Please see the following link for details (it's a GitHub project):
CognitoZoo Wiki link
It can recognise the 20 Pascal object categories. It's really quite fun.
I've also got an implementation of Yolo as well in that project. (The Tiny Yolo v2 version)
From playing with both of them, in my experience the SSD VGG 300 detector seems to have better recognition performance than the tiny Yolo version.There are other versions of Yolo which I hope to implement later.
I hope this is of interest.
Thank you for these insights and showing the power of Mathematica.
I have successfully run the YOLO version of your Mathematica implementation and keen to try out the SSD implementation. However, it seems that the SSDVGG300.wlnet or possibly the .hdf is missing on the file repository (as linked in your GitHub post).
Do you have this trained network file available?

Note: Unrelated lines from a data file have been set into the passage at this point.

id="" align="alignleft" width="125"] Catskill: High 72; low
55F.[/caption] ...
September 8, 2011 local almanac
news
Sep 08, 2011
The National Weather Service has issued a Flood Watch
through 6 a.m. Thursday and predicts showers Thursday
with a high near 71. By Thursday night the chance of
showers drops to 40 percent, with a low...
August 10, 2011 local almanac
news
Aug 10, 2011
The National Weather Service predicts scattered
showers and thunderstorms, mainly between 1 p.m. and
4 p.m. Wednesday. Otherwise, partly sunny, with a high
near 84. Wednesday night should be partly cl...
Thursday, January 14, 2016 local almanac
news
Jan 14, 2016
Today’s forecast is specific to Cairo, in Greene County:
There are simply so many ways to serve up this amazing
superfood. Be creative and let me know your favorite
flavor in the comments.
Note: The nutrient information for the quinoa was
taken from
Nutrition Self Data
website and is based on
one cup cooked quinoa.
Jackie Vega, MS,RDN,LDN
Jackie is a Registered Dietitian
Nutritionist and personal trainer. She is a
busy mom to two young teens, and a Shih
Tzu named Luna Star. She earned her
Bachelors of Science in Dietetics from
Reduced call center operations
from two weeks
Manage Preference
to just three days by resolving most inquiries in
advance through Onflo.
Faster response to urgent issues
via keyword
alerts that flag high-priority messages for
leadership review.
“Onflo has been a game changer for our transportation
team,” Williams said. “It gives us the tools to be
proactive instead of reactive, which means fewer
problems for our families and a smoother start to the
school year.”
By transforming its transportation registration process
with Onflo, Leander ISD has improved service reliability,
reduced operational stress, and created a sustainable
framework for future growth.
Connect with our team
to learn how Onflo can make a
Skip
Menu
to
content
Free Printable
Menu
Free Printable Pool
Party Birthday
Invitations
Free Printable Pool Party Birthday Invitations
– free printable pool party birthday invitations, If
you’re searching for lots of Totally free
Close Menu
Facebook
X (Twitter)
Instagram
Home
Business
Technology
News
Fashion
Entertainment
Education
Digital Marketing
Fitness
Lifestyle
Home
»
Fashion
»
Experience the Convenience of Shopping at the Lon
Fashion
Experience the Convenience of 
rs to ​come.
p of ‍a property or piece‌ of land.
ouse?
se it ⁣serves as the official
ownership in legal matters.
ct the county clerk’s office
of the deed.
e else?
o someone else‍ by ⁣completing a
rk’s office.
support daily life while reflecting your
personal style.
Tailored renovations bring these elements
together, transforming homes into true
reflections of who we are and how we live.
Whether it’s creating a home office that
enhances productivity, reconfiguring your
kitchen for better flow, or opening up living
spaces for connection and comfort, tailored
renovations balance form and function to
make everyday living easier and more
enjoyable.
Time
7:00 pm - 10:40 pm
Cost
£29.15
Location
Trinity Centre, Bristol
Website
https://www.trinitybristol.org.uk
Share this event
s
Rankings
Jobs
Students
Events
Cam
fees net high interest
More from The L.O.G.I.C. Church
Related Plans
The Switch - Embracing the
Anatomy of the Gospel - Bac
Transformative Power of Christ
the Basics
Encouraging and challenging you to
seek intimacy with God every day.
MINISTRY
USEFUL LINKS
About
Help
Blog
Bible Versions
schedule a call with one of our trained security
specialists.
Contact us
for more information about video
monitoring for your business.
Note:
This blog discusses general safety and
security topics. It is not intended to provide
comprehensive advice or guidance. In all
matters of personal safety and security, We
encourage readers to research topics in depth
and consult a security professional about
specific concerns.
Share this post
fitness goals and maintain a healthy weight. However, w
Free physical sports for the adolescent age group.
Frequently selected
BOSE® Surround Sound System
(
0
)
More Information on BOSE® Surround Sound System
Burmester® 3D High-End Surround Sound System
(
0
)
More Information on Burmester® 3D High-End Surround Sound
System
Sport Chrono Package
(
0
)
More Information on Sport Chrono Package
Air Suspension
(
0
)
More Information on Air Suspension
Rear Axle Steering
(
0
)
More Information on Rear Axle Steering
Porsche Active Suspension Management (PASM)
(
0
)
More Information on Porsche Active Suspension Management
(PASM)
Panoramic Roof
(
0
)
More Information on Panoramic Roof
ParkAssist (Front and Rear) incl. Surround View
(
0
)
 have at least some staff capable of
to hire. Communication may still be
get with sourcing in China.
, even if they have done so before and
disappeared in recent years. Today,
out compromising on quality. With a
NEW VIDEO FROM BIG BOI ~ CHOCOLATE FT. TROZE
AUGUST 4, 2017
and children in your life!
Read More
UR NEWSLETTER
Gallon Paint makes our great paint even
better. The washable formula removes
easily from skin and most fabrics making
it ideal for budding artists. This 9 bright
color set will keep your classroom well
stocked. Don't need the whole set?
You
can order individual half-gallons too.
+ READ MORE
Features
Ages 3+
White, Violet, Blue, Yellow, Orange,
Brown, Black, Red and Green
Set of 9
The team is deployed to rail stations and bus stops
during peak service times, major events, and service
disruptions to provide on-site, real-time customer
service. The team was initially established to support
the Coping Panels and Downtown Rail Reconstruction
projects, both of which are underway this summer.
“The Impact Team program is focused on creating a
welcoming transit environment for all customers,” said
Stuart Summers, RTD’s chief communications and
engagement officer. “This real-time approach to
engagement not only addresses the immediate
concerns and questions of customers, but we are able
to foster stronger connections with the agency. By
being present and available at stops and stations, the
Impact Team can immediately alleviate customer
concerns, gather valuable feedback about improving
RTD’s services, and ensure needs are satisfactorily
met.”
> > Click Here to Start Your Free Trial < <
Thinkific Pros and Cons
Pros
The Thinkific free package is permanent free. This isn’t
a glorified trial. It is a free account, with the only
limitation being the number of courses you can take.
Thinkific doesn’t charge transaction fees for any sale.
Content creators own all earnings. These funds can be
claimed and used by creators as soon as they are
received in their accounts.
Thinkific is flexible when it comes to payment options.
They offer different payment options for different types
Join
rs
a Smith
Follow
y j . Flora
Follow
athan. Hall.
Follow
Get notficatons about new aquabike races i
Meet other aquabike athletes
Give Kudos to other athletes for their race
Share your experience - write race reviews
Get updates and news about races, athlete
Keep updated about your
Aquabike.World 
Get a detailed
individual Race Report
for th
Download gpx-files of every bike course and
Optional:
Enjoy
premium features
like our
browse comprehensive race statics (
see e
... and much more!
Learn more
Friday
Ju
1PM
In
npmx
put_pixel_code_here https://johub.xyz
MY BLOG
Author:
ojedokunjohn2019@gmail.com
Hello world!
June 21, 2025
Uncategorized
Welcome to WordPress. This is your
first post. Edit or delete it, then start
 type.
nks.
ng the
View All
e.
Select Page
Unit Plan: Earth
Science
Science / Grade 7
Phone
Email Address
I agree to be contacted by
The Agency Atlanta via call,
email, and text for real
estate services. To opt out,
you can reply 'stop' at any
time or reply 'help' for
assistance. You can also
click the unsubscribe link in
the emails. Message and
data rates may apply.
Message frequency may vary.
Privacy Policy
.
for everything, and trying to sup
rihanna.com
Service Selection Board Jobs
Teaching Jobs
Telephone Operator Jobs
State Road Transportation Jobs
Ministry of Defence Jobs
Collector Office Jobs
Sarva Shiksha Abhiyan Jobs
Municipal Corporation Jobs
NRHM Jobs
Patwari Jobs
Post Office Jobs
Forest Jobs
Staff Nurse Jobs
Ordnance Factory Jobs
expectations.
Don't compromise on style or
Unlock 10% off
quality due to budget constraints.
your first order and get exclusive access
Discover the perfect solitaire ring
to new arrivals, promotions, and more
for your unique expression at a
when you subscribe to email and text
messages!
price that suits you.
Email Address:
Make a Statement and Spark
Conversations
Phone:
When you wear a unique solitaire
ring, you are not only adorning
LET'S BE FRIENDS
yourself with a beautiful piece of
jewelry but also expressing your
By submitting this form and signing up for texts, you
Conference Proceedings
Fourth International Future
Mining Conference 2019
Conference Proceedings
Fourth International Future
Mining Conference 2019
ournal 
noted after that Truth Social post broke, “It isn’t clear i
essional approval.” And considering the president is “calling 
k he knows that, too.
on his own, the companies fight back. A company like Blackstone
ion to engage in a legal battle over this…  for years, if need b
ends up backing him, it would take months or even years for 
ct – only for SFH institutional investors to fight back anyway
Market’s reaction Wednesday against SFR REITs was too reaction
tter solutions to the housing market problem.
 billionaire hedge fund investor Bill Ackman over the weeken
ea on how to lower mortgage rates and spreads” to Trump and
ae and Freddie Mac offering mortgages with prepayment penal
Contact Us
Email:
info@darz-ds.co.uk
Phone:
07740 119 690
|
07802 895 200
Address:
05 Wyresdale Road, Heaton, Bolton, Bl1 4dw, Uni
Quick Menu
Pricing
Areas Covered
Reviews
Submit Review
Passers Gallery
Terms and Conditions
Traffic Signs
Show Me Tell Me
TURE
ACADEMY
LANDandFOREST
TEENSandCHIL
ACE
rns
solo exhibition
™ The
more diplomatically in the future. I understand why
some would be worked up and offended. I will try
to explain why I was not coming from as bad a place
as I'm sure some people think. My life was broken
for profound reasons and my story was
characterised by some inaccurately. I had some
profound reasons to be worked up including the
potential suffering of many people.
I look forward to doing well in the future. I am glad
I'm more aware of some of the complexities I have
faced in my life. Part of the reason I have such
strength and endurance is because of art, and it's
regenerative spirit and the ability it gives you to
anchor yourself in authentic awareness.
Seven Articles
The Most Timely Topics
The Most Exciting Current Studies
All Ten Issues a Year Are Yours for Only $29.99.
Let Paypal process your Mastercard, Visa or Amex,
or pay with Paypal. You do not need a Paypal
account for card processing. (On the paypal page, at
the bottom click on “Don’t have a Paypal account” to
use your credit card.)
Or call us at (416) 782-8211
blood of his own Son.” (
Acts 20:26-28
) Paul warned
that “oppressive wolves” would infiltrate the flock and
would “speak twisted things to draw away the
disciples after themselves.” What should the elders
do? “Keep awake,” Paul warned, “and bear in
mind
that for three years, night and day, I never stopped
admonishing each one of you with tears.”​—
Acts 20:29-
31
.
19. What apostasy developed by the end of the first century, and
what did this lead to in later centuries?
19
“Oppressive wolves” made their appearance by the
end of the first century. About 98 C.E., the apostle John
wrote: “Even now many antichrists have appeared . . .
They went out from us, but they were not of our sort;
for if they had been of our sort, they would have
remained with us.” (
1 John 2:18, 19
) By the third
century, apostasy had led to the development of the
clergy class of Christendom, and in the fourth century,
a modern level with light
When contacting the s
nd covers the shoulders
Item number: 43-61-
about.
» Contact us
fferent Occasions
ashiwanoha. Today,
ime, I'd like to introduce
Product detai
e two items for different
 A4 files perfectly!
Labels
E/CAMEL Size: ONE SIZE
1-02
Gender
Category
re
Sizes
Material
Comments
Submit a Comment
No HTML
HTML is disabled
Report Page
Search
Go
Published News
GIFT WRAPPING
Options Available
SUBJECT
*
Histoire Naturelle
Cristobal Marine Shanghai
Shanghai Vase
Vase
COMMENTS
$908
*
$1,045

Yes, you are right the weight file is currently missing. I had hoped to submit the neural network model and code to the Wolfram Neural Network Repository. However, the actual numerical weight values come from another developer's TensorFlow implementation. Unfortunately that developer hasn't attached clear licensing conditions to the project. I had written to the developer asking for express permission to use those weight values (with proper credit of course), but I haven't heard back. So reluctantly I felt obliged to refrain from distributing the neural network file which contains those weights.
Sorry about this.
Meanwhile options seem to be to either:
Actually train against a dataset. The easy part is downloading a suitable dataset. Slightly more work would be to implement the target decoder, ie the logic that maps the target bounding boxes back into the desired neural net outputs. Additionally I have heard that hard negative mining may be needed to train this net, but I am a bit vague on the details.
Use someone else's weights that has a liberal license attached. There is a CAFFE implementation:
which could be used and has a liberal license. I haven't much experience with CAFFE so I haven't gone down that route. Basically what is required is the ability to dig the weights out of the CAFFE file and save them into a format that Mathematica can read. I have found that JSON works well for fairly small files, but HDF works better for larger neural nets, hence I generally prefer HDF.
In either case the ModelConverters/SSDConverter.m file is helpful as that builds the network structure. It just needs the numerical weights from an HDF file.
Sorry there's not an easier fix. I'll have a look at going down option 2), but I am quite busy at the moment, so it may not be for a few weeks.
I have good news. I have got another SSD Tensorflow implementation trained up and converted the weights into Mathematica.
There was just a couple of minor changes required.
Please feel free to go ahead and use.
You should repull or zip the github repository and off you go.
I am trialling something new, using the cloud to store the neural network, so there is no need to download neural net files, it should happen automatically, and be cached on your system (although it does require an internet connection). It may take a little while first go, as it's a 105MB file (for SSD).
Please do let me know if this works well, if so I shall roll it out to the other nets.
Many thanks for this help - especially for beginners like me.
I will give it a go soonest and let you know about my experience.